The entire African continent seethes with the decolonisation of its economy for the African way of life. China has shown eagerness to mediate the border conflict between Thailand and Cambodia. Armenia and Azerbaijan's negotiations, however, ended in a standoff. The nations of the South Caucasus have fought a series of wars in the past when Nagorno-Karabakh, a region in Azerbaijan which is dominated by ethnic Armenian people, broke away from Azerbaijan with Armenia’s help. The Gaza ceasefire between Israel and Hamas saw renewed clashes. Eight years after the signing of Colombia’s peace accords, critical challenges are affecting their execution.

High-stakes geopolitics

The Israel-Iran and Russia-Ukraine conflicts are tangled in high-stakes geopolitics. Germany, the UK and France want to talk to Iran to avert the collision course. Russia wants Ukraine to yield while the latter wishes its sovereignty, territorial integrity and freedom of choice to join NATO. The US and NATO are bolstering their fighting capacity while China hates to see Russia’s defeat. President Trump’s threat to bomb Moscow and impose extra sanctions if it does not stop the war in Ukraine is met with the Russian deployment of nuclear warheads on its borders. NATO has warned Russia to stay away from China’s alliance and avoid challenging the West together. China has warned European nations to remain cautious and stay out of the Ukraine conflict.

(Chart understanding data)
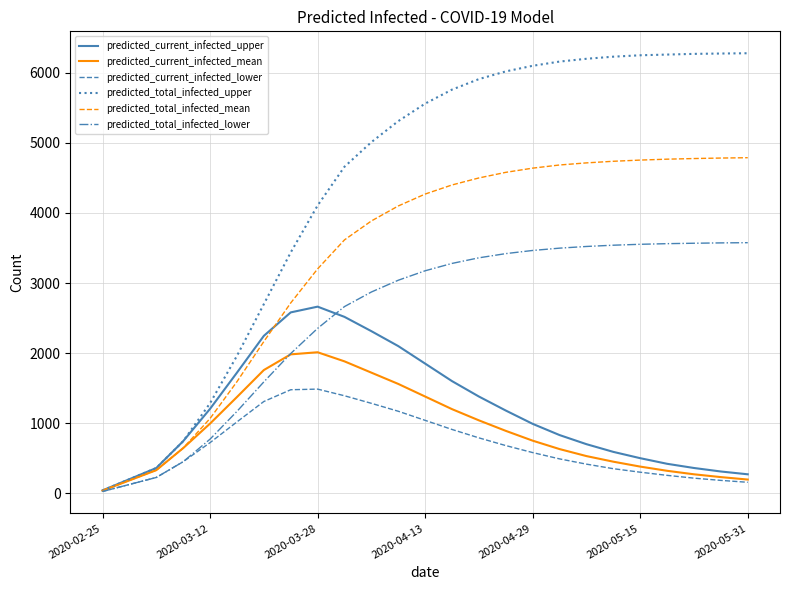

Which series has the largest range (max minus min)?

predicted_total_infected_upper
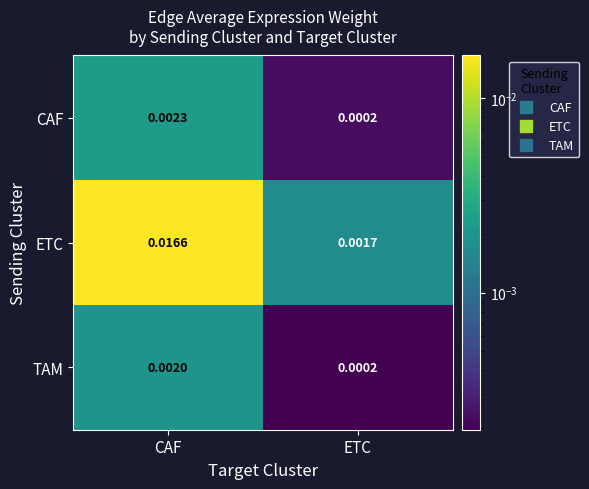

Rank the series by their maximum value, from lowest to highest.

TAM, CAF, ETC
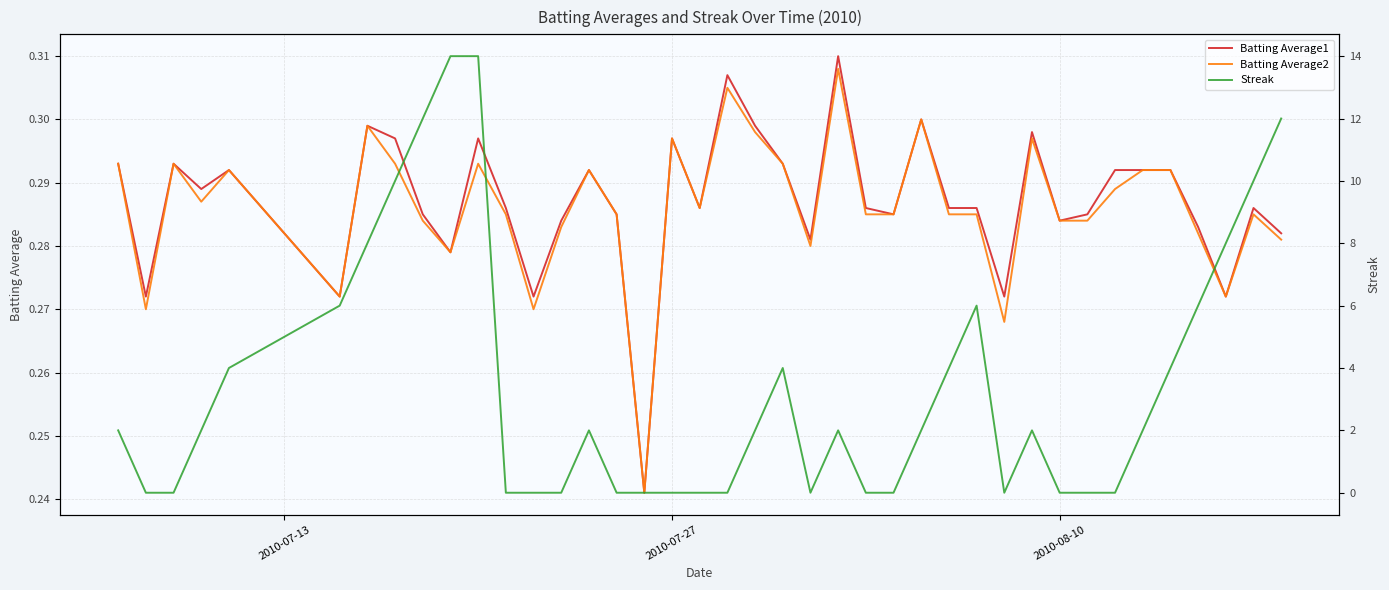

What is the lowest value of the Batting Average2 series?

0.2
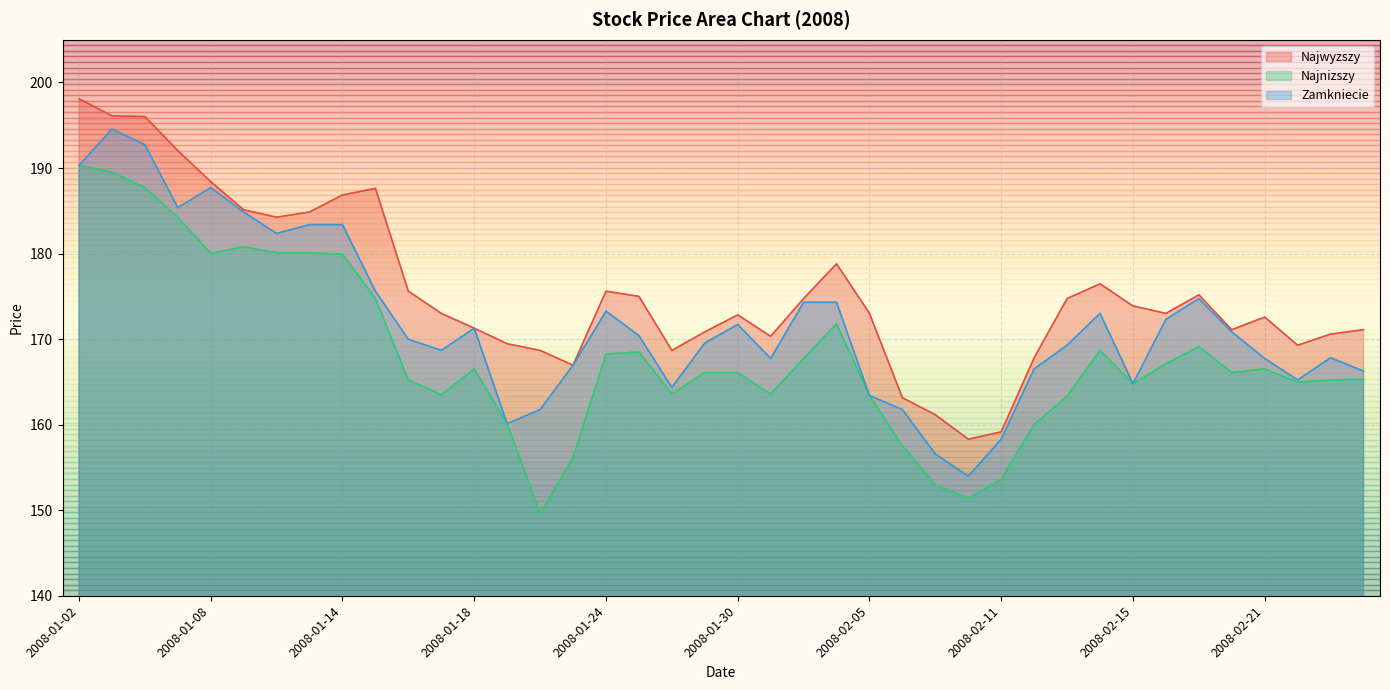

Rank the categories by Najwyzszy value from lowest to highest.

2008-02-08, 2008-02-11, 2008-02-07, 2008-02-06, 2008-01-23, 2008-02-12, 2008-01-22, 2008-01-28, 2008-02-22, 2008-01-21, 2008-01-31, 2008-02-25, 2008-01-29, 2008-02-20, 2008-02-26, 2008-01-18, 2008-02-21, 2008-01-30, 2008-01-17, 2008-02-05, 2008-02-18, 2008-02-15, 2008-02-01, 2008-02-13, 2008-01-25, 2008-02-19, 2008-01-16, 2008-01-24, 2008-02-14, 2008-02-04, 2008-01-10, 2008-01-11, 2008-01-09, 2008-01-14, 2008-01-15, 2008-01-08, 2008-01-07, 2008-01-04, 2008-01-03, 2008-01-02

**WHAT YOU WILL DO:**
a – From the passage on global conflicts, extract the text from "The Israel-Iran and" up to and including "the Ukraine conflict.".
b – Write the next portion of the passage on global conflicts and high-stakes geopolitics, beginning after its final sentence.

**TASK RESPONSES:**
a –
The Israel-Iran and Russia-Ukraine conflicts are tangled in high-stakes geopolitics. Germany, the UK and France want to talk to Iran to avert the collision course. Russia wants Ukraine to yield while the latter wishes its sovereignty, territorial integrity and freedom of choice to join NATO. The US and NATO are bolstering their fighting capacity while China hates to see Russia’s defeat. President Trump’s threat to bomb Moscow and impose extra sanctions if it does not stop the war in Ukraine is met with the Russian deployment of nuclear warheads on its borders. NATO has warned Russia to stay away from China’s alliance and avoid challenging the West together. China has warned European nations to remain cautious and stay out of the Ukraine conflict.

b –
 This has left the US with deterrent deficits in the Indo-Pacific. It is pressuring India to join the frontline against China.  Unlike the US, the EU has defined Israel’s role in Gaza as a matter of human rights and favoured a two-state formula. The nations of the Global South are moving closer to China and Russia as they import oil, gas and weapons and embrace AI, trade, connectivity and infrastructure progress. China says if Israel attacks Iran and Pakistan, it will face full resistance as both are its trusted allies but uses the “dragon-elephant dance” metaphor with India. 

Almost all BRICS nations, except India, want to flag American economic dominance, ditch the dollar and evolve a new international system. Thirteen African nations, including South Africa have forsaken American economic and military cooperation for offering natural resources and favouring China. Skirting of collision course in world politics requires reflection on the following areas:

 Accountability builds the wisdom of statesmanship: The US leadership faces the trust deficits of its allies and competitors. Global leadership requires acceptability, accountability, humanitarian roles and rule-adherence. President Trump has a vision to make America great again. But his unilateral imposition of tariffs worldwide, renunciation from taking responsibility for the implementation of the Paris climate change, withdrawal from the WHO, UNESCO, Human Rights Council and funding ban on the UN Agency for Palestine Refugees and declining interest in a common security regime have alienated allies. The US has reduced its financial contribution to the WTO and contravened the liberal trade regime. Distrust of its leadership, China, EU, Japan, Canada, India, Brazil and even Australia are either diversifying or building their own capacity independent of the US.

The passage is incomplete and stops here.